Bypassing the stagnant efforts to create a permanent international criminal court, the UN Security Council by resolution established an ad hoc tribunal to bring to justice those charged with Nuremberg type crimes committed since 1993 in the former Yugoslavia. The tribunals jurisdiction has since been extended to Rwanda.
The power to establish such a court, to confer a mandate and to equip it with the necessary machinery was inventively found in Chapter VII of the UN Charter, relating to the Security Councils power to maintain “international peace and security”.
So, here at long last we have a tribunal that will, hopefully, provide strong follow-up to the Nuremberg precedent set half a century ago. If it succeeds, international society will, perhaps, become like domestic society. War criminal will be encourages to desist from their terrible crimes because the laws against war crimes will be enforced.
Thus, its not just for Bosnians alone that we must pray for the war crimes tribunal to succeed in its unenviable task. For the sake of humanity, we must allow the war crimes tribunal a chance to show that complete anarchy no longer rules the lives of those unlucky enough to find themselves on a battlefield.
There is, however, a second and perhaps even more important reason why the pursuit of justice is so important. And that is because, as Justice Goldstone has often remarked, it allows the world to hear the truth. Bosnia is full of victims of violence. Many of them are crying out for justice against their tormentors. The only way to heed such a cry is to give these victims the chance to tell their story to the world and have the world, in turn, acknowledge their pain. The process is essential to the rehabilitation of these people – if it does not take place, the cries for justice will soon turn to cries for vengeance and the cycle of violence that has engulfed Bosnia for so long will begin anew.
So, I am making a plea for the pursuit of justice. But is this actually whats happening on the ground? I am pleased to say that the Dayton Accord deals with the issue in a reasonably fair way. Those indicted by the tribunal have not been granted amnesty under the Accord, though neither must they be handed over. While they remain in a territory controlled by a sympathetic government, the only restriction on their freedom is a ban on the holding of political office. However, NATO forces have the authority to arrest indicted war criminals which they encounter during their mission. The tribunal also has the power to ask governments which recognize it to make arrests on its behalf, which is what occurred in Bosnia last week.

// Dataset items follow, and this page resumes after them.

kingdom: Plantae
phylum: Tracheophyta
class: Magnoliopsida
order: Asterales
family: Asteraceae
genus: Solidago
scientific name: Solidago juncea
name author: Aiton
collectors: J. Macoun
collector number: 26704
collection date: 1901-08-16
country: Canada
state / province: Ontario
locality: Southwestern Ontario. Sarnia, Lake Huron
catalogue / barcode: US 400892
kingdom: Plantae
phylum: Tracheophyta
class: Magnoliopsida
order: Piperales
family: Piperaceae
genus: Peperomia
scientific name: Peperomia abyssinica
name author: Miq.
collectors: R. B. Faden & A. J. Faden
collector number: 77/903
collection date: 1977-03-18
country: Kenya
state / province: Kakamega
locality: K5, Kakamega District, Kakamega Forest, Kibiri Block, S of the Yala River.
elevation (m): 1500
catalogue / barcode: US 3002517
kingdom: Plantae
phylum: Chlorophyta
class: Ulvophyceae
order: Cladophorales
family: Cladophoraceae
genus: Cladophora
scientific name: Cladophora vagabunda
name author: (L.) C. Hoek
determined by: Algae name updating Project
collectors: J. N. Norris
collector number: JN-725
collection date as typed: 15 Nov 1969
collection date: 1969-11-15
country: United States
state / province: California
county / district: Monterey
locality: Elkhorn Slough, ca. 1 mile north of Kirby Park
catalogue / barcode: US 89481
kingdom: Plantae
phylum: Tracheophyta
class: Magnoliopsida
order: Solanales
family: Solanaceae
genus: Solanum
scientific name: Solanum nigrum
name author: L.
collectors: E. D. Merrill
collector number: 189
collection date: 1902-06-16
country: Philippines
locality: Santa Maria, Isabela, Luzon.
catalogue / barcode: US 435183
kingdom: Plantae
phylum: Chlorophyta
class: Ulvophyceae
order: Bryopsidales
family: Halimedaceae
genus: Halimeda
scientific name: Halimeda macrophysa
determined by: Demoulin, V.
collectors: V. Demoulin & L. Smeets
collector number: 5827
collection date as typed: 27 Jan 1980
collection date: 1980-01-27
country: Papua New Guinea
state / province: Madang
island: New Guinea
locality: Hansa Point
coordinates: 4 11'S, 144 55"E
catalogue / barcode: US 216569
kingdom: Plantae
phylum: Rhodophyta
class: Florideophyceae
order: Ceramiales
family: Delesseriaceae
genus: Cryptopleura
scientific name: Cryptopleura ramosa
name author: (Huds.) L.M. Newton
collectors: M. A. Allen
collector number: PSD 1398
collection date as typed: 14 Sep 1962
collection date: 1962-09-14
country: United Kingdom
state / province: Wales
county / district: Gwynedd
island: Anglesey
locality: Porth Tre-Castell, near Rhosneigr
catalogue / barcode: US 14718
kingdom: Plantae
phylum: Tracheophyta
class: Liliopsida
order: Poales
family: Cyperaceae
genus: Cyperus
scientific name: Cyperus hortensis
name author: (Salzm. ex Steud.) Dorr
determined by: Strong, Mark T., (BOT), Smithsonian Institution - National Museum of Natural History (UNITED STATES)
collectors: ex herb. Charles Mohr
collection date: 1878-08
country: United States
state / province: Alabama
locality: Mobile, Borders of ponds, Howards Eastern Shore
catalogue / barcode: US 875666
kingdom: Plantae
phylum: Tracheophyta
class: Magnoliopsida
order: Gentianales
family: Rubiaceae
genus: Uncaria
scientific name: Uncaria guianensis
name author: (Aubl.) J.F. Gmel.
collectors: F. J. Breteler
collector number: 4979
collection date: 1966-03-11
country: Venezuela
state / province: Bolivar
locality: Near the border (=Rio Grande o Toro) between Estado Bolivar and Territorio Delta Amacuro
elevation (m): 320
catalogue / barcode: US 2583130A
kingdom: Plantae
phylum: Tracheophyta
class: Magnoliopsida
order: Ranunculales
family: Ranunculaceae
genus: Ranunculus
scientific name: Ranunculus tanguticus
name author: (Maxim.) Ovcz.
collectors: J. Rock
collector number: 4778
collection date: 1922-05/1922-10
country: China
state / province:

The pragmatists among you might question whether there are not instances where justice should bow to expediency. On that basis, some argue that only minor criminals should be put before the tribunal. Major political leaders, like Karadzic and Mladic, should be left alone because of the political fallout which will result from prosecuting them. But this is precisely the wrong approach. It is the major leaders that must, as a matter of priority, be hauled before the tribunal. These are the ones whose prosecutions will go some way to satisfying the victims thirst for Justice.
The war crimes tribunal in the Hague has many obstacles not present at Nuremberg: there has been no unconditional surrender as by Germany yielding the principal defendants for trial. The trial staffs are not sufficient to the great tasks and its funding is short. But if we are not to live in international anarchy with its awesome weapons it is vital that we dont relent. For the sake of Bosnia and of humankind itself, precedents must be set and justice seen to be done. Otherwise the peace in Bosnia will not be a real peace and the violence which has wracked that land will resume again, setting an awful example that will be followed by conflict-ridden people for generations to come.